What is being asked: In the entries below, find the lines that include "Genoa" and give their number as the whole reply.

Records to process:
********************
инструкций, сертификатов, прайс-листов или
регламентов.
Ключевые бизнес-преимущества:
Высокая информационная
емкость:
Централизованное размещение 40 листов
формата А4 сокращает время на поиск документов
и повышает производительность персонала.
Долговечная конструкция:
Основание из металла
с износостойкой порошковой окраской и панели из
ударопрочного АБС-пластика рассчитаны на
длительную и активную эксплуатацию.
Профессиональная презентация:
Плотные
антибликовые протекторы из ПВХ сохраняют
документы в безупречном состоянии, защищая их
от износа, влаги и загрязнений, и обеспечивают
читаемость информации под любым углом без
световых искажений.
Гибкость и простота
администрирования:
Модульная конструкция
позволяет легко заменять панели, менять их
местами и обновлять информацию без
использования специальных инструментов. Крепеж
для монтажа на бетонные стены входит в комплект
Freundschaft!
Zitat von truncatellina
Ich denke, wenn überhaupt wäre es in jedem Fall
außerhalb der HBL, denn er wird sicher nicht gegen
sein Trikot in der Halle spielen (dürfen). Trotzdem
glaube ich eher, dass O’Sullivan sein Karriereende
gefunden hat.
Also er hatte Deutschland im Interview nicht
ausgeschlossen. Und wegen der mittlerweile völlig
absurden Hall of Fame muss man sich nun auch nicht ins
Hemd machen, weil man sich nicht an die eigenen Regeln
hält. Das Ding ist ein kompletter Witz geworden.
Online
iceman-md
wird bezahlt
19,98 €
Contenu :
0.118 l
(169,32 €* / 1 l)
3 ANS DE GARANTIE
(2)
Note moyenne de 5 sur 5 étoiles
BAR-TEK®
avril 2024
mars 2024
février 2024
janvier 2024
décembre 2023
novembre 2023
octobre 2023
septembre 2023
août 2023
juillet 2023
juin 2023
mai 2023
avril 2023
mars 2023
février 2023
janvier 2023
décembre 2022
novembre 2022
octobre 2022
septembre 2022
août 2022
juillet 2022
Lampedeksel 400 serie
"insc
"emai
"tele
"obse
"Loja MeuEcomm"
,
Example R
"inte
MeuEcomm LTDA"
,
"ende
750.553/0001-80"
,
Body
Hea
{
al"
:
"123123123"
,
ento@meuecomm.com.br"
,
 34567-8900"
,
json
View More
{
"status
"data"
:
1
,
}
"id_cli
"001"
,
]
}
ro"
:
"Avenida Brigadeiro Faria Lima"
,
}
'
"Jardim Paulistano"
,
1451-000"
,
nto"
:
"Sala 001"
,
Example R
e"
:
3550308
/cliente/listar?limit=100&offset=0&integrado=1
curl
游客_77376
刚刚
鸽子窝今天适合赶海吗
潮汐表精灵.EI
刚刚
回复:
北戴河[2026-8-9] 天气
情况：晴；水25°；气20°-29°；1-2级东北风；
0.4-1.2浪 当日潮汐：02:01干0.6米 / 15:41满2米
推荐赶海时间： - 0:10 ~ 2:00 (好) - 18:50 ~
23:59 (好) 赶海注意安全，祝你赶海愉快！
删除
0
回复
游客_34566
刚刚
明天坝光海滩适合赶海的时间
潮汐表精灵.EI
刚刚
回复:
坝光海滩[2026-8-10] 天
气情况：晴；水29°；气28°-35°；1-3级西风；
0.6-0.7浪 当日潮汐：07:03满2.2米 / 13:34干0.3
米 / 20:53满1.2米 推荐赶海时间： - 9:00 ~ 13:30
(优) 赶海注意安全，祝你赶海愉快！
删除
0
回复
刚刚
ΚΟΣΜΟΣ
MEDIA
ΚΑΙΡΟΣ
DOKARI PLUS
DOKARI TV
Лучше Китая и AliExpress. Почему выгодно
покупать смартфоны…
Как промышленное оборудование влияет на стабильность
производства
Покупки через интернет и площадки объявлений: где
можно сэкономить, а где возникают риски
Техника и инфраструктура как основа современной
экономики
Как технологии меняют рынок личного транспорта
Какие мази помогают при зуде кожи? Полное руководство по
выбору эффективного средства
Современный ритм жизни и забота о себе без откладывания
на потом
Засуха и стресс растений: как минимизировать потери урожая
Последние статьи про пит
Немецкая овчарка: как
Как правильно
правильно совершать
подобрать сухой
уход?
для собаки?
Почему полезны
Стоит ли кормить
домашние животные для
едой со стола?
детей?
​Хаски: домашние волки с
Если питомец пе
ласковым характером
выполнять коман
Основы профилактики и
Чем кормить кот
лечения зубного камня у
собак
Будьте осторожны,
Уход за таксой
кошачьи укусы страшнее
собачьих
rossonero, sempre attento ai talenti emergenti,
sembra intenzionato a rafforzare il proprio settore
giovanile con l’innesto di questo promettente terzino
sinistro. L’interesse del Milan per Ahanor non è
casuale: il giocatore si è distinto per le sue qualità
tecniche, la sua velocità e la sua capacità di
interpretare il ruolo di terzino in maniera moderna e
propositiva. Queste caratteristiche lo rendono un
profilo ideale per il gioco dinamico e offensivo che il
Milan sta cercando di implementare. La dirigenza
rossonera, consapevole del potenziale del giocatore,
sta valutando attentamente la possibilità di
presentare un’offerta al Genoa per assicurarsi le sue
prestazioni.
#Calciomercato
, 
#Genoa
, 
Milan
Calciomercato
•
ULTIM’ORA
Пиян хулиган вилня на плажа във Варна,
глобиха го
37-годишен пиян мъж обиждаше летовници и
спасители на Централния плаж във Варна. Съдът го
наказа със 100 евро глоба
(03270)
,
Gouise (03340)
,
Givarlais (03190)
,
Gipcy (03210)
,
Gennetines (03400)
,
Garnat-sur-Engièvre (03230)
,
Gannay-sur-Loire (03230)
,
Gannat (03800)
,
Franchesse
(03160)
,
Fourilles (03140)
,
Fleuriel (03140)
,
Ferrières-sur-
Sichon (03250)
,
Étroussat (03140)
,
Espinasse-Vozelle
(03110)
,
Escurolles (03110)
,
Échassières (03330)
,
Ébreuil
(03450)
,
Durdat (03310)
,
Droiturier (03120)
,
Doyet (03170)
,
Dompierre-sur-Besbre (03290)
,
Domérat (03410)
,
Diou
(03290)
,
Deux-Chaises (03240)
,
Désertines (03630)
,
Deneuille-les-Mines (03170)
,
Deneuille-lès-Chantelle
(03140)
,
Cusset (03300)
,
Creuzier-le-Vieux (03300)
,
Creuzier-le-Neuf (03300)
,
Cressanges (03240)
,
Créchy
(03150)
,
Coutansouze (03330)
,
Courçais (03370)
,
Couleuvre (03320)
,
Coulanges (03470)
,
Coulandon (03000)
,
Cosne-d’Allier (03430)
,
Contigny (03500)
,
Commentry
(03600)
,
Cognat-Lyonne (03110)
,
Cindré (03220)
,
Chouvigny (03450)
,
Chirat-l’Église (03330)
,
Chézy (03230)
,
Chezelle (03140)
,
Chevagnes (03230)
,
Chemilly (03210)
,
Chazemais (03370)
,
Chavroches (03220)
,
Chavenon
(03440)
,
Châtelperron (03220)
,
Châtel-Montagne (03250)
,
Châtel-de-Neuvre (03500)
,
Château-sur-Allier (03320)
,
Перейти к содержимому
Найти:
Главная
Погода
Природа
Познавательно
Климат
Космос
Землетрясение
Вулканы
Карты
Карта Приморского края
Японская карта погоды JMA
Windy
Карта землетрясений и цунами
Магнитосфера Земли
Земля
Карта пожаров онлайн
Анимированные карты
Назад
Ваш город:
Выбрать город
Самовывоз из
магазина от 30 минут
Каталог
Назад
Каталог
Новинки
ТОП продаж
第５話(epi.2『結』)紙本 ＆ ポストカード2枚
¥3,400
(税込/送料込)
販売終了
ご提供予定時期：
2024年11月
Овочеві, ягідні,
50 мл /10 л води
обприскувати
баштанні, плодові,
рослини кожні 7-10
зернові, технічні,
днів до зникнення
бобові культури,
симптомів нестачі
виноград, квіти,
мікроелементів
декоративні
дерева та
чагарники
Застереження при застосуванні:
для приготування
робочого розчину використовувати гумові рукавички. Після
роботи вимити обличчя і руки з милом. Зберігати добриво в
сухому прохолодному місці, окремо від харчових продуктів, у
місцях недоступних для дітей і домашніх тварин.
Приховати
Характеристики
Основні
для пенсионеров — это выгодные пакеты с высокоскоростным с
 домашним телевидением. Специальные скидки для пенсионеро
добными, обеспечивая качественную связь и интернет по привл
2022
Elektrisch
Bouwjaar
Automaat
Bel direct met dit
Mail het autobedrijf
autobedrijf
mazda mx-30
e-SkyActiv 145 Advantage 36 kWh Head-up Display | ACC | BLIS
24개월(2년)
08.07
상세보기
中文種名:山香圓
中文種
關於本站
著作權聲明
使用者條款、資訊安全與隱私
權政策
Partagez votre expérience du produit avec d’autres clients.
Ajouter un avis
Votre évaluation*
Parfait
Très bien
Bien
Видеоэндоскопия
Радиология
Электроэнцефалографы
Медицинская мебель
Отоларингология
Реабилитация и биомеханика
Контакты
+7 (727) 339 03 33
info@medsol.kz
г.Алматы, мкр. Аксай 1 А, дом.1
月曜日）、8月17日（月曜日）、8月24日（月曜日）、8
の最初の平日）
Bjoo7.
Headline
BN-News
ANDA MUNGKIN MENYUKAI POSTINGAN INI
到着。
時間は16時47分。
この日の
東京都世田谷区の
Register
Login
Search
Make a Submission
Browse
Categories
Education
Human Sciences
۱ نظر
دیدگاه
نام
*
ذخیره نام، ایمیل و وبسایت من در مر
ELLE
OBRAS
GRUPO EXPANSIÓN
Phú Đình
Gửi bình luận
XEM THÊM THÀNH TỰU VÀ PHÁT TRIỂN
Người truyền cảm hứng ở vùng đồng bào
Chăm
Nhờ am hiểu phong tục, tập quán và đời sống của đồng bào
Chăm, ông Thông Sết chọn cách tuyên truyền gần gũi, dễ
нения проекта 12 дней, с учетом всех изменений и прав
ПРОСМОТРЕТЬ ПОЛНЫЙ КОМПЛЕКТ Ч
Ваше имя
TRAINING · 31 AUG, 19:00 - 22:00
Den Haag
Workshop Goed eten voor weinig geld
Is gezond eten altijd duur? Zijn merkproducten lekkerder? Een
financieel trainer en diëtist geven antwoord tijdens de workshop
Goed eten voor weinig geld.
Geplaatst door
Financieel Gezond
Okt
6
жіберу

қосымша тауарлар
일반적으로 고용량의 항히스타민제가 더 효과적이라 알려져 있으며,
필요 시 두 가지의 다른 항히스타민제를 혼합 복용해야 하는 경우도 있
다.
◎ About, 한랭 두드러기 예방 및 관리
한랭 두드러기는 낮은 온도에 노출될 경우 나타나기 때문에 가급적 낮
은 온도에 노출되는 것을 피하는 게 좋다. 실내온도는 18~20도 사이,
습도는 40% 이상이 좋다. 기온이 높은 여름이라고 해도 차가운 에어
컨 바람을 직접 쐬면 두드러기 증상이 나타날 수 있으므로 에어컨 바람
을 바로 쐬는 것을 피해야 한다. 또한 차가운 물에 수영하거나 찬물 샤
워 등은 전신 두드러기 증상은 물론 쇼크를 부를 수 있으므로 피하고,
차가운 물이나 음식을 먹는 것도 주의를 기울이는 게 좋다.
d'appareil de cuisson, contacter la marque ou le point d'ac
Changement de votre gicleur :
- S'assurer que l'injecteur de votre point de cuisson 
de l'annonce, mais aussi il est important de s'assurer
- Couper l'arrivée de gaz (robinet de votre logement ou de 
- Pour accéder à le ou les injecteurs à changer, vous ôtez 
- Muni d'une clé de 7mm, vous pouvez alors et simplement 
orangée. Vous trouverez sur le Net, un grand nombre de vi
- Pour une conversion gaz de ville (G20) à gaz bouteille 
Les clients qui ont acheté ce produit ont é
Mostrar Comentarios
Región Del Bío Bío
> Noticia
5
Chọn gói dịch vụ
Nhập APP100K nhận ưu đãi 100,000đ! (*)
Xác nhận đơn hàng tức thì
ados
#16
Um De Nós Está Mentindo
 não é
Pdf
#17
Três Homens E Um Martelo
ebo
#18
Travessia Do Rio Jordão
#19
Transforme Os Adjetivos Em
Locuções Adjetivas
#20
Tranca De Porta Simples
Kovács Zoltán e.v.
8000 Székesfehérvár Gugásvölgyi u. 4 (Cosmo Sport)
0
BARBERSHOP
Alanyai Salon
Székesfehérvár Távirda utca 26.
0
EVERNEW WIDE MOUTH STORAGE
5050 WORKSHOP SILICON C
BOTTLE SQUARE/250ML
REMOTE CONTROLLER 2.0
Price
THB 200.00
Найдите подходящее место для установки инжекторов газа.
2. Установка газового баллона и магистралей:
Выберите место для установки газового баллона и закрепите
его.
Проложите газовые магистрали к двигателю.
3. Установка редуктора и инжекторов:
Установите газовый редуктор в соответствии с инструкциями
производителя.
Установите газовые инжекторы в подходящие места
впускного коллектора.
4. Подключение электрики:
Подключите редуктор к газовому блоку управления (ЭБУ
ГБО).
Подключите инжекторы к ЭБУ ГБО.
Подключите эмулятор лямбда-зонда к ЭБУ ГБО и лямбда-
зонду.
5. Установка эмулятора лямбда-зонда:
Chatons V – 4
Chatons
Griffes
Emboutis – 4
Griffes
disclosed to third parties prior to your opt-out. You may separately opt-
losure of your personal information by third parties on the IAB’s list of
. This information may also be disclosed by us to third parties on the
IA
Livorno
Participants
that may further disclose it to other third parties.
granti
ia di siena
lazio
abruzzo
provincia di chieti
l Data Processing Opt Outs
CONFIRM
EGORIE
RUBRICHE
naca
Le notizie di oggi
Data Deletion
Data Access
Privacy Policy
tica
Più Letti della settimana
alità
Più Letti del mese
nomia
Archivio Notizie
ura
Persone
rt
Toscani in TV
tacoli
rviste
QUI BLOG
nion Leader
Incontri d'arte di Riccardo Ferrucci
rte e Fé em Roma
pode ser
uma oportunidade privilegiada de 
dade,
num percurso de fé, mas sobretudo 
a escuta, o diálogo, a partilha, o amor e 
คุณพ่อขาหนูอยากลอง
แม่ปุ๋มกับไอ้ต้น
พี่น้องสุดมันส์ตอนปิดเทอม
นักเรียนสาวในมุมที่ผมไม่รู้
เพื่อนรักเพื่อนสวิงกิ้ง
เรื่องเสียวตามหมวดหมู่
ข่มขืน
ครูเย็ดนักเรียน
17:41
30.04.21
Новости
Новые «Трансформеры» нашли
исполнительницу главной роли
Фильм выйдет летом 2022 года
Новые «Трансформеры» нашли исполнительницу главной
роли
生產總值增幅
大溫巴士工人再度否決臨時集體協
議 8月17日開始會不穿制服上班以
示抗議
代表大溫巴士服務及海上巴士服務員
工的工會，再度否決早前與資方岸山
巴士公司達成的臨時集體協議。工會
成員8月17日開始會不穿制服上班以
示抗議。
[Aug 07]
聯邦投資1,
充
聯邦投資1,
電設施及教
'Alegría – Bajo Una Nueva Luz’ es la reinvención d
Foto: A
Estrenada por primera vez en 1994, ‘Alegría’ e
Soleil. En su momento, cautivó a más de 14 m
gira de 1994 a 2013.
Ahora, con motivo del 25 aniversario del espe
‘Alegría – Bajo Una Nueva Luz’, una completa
********************
Your response: 2